For pasting URLs, you can either use Ctrl+V directly in the URL input field, or click the clipboard icon next to the box. If the clipboard button doesn’t respond, it’s usually a Windows clipboard permission issue — just use Ctrl+V instead and it should work fine. Make sure you’re copying the full URL (right-click the video → Copy link address) rather than just the page title.
Veltman
GuestGrabTube doesn’t install bloatware but has some problems with cookies. It’s complicated to download a simple URL from YouTube. I try to download the same video with SnapDownloader’s 2-day trial, and it works like a charm. Simplest things are the best.
TK
Guest[@Brad Roger] Thanks for the update, it is good to hear:)
Suleman Sheikh
Guest[@Veltman] I had the same cookie issue when I first tried it. The trick is to make sure the Setup Wizard runs on first launch — it auto-detects your browser and sets up cookie access so YouTube downloads work right away.
If you skipped that, go to Settings and check the Browser Cookies section. Make sure it shows a detected browser (Chrome, Firefox, Edge, etc.). If nothing shows up, just open YouTube in your browser, make sure you’re logged in, then restart GrabTube. It picks up the cookies automatically.
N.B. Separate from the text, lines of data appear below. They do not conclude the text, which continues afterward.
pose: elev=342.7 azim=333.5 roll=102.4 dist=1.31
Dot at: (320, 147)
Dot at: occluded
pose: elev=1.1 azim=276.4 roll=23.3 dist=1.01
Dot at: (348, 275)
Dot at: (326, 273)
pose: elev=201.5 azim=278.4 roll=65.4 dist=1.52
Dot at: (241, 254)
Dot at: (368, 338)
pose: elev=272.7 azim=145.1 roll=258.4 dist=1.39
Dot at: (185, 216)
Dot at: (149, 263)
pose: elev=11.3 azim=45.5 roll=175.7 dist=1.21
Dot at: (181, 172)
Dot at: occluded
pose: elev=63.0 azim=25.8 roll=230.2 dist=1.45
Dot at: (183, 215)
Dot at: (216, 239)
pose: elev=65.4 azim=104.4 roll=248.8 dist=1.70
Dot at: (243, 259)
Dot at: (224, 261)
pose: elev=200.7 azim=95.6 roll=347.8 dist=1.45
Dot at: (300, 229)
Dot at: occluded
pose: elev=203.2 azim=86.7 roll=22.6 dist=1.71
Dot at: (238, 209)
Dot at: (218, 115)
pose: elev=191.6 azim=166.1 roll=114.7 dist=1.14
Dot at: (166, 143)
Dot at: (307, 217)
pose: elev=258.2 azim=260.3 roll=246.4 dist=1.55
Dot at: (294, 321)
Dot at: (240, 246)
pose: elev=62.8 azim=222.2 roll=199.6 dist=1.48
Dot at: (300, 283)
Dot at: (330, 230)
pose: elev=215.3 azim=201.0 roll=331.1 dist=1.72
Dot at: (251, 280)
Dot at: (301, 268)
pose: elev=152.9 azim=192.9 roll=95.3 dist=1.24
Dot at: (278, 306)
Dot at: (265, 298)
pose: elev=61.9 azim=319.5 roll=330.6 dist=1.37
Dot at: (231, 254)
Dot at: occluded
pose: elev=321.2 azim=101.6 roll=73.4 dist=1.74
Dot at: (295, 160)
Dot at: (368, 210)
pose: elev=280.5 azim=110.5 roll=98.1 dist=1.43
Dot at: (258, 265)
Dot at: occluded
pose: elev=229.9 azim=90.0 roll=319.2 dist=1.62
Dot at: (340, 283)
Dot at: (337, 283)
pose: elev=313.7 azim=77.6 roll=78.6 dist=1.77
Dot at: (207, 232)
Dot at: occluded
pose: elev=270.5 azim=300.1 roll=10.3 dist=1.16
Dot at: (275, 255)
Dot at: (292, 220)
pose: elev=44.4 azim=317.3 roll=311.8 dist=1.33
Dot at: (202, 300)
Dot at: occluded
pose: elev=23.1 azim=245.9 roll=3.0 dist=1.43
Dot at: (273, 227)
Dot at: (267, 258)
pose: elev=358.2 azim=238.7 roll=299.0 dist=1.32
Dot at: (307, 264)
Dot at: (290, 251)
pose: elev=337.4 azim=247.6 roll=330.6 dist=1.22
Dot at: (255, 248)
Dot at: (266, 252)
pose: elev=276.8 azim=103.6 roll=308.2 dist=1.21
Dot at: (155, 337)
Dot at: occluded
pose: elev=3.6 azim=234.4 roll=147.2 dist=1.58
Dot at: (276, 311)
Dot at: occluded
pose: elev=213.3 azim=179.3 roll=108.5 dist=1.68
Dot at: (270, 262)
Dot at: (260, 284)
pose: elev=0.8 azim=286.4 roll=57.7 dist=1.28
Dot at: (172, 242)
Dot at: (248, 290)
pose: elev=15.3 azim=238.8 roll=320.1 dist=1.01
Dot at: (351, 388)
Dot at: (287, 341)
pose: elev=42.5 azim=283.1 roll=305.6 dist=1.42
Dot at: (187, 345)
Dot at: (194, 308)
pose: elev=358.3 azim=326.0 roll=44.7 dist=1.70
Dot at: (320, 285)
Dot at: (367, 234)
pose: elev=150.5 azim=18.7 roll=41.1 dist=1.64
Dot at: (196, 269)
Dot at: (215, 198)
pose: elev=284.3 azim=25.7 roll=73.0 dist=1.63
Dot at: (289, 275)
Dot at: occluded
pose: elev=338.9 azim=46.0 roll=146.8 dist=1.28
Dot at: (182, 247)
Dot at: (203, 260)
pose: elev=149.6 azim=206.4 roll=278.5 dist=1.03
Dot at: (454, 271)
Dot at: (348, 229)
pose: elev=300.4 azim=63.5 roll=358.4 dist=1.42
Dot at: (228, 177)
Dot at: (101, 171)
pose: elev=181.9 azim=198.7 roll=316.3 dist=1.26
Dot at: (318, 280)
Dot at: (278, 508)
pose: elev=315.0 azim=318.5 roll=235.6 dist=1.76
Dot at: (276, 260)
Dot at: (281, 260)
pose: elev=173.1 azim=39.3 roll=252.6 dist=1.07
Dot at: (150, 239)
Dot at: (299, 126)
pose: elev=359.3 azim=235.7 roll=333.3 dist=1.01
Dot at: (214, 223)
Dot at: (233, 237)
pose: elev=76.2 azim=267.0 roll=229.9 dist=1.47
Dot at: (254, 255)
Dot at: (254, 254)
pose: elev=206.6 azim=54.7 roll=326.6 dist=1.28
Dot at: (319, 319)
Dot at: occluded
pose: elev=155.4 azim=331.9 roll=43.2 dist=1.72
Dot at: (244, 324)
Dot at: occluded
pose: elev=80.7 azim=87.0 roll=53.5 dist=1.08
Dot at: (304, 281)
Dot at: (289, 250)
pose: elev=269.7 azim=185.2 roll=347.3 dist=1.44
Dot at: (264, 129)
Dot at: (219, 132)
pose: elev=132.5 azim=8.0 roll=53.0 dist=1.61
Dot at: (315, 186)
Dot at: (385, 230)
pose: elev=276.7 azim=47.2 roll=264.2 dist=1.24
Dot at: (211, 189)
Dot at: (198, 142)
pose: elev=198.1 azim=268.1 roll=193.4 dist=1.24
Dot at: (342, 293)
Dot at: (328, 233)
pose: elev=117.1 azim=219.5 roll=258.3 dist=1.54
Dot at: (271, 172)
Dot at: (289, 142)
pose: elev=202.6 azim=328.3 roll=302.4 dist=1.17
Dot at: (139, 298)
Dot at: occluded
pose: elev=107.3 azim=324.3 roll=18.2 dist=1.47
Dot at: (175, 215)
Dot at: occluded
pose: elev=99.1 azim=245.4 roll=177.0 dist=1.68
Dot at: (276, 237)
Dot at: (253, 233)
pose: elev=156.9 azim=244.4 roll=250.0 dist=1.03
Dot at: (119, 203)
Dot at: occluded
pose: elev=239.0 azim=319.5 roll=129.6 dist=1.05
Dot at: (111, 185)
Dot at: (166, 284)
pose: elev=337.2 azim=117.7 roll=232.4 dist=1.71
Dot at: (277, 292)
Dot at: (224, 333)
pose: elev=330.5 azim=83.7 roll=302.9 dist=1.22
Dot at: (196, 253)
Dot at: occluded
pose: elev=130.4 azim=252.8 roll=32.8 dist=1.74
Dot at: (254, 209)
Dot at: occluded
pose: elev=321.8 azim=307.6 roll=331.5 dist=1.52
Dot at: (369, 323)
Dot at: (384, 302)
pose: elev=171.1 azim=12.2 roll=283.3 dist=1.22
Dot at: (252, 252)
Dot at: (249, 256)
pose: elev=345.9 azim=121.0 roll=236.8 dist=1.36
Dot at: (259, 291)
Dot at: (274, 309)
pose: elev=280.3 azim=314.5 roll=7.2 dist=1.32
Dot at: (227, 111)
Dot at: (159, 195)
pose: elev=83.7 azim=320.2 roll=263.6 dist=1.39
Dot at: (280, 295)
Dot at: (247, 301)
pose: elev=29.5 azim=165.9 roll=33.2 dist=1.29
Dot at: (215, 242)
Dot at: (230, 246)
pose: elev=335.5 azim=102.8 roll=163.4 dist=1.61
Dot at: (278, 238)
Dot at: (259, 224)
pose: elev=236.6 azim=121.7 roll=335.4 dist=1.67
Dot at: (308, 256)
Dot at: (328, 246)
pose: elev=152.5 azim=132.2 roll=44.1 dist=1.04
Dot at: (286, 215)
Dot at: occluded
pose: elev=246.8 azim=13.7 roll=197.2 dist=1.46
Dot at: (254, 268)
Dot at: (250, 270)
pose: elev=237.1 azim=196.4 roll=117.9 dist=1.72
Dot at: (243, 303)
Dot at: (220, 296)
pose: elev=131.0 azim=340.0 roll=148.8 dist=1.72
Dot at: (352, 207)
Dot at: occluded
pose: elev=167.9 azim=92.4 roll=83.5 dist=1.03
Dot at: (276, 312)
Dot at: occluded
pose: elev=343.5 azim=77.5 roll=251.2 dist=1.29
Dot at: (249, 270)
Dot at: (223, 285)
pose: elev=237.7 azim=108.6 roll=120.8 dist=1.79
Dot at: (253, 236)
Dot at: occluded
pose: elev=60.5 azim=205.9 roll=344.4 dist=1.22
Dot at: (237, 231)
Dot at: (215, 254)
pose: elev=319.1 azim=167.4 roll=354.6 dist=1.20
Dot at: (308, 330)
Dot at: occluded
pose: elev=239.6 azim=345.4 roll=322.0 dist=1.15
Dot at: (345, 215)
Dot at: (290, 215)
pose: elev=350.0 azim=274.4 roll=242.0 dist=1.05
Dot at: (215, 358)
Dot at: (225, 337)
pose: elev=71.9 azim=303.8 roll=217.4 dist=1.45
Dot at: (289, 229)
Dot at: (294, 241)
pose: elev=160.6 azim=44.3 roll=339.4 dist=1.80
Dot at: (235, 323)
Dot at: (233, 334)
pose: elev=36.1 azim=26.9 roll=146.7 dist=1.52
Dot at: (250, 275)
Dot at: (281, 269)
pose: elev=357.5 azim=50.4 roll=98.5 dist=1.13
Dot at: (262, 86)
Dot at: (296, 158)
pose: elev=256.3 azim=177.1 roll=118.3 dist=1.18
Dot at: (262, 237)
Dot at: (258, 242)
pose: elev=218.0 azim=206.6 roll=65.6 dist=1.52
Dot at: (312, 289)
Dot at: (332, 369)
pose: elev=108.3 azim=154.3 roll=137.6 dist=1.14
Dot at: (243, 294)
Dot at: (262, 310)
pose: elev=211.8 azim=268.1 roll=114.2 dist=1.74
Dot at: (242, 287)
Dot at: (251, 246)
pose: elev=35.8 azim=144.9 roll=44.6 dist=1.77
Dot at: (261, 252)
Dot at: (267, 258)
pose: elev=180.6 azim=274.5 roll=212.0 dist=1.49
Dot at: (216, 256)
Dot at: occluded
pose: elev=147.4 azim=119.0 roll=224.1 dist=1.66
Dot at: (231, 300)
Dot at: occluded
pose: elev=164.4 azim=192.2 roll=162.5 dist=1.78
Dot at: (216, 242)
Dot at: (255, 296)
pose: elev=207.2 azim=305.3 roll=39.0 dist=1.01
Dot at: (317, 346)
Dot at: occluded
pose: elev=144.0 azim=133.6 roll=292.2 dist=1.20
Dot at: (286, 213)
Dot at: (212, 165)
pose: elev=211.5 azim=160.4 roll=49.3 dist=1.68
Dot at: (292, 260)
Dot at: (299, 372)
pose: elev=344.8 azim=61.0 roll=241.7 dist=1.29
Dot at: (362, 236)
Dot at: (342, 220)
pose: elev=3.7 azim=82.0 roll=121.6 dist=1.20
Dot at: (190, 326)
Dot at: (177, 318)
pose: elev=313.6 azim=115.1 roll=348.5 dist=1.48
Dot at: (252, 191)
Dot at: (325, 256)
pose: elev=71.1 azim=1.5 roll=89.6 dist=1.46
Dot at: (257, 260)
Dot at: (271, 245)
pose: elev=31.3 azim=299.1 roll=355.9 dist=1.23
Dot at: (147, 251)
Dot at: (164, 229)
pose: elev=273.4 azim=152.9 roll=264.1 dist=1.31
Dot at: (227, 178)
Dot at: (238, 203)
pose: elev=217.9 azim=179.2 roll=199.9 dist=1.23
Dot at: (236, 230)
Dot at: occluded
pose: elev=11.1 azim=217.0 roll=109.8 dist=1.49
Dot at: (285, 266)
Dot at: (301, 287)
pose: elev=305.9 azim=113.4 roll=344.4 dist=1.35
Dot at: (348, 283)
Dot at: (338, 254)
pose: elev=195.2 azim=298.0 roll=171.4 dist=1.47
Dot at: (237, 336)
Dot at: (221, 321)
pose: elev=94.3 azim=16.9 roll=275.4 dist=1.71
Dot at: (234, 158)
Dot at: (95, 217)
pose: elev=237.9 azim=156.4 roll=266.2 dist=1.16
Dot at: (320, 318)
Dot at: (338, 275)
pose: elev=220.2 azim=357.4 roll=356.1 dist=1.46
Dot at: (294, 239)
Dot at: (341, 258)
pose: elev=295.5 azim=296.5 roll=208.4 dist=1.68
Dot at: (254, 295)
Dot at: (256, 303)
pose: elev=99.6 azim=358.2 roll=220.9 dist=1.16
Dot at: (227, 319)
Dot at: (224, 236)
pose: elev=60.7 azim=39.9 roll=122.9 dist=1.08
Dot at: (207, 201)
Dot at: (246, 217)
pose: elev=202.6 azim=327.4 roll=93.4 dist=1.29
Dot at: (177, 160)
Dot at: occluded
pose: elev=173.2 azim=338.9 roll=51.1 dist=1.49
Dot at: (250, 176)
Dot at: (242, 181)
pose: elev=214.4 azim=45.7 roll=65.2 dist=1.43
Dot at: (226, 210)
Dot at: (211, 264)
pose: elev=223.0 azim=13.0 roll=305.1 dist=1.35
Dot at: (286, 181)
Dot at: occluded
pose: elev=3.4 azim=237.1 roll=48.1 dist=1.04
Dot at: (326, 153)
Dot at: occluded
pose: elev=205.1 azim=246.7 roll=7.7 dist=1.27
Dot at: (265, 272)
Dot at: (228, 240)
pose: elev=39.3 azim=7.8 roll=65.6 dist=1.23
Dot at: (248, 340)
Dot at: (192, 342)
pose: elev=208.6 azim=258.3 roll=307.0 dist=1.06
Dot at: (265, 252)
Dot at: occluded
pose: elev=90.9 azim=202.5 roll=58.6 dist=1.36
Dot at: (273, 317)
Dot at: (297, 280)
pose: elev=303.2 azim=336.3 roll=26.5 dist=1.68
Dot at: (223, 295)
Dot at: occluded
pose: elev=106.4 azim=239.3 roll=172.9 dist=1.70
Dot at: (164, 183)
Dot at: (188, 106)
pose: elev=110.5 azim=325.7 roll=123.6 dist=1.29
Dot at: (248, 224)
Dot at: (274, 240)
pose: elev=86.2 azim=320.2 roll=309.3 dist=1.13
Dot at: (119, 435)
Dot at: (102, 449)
There’s also a Cobalt API fallback toggle in Settings that works as a last resort if local cookies fail.
The download flow is just paste URL and click Grab. The “complicated” part is really YouTube being aggressive with blocking — every downloader has this problem now. Since v1.0.55 it automatically cycles through all your installed browsers if one fails, so worth updating if you’re on an older version.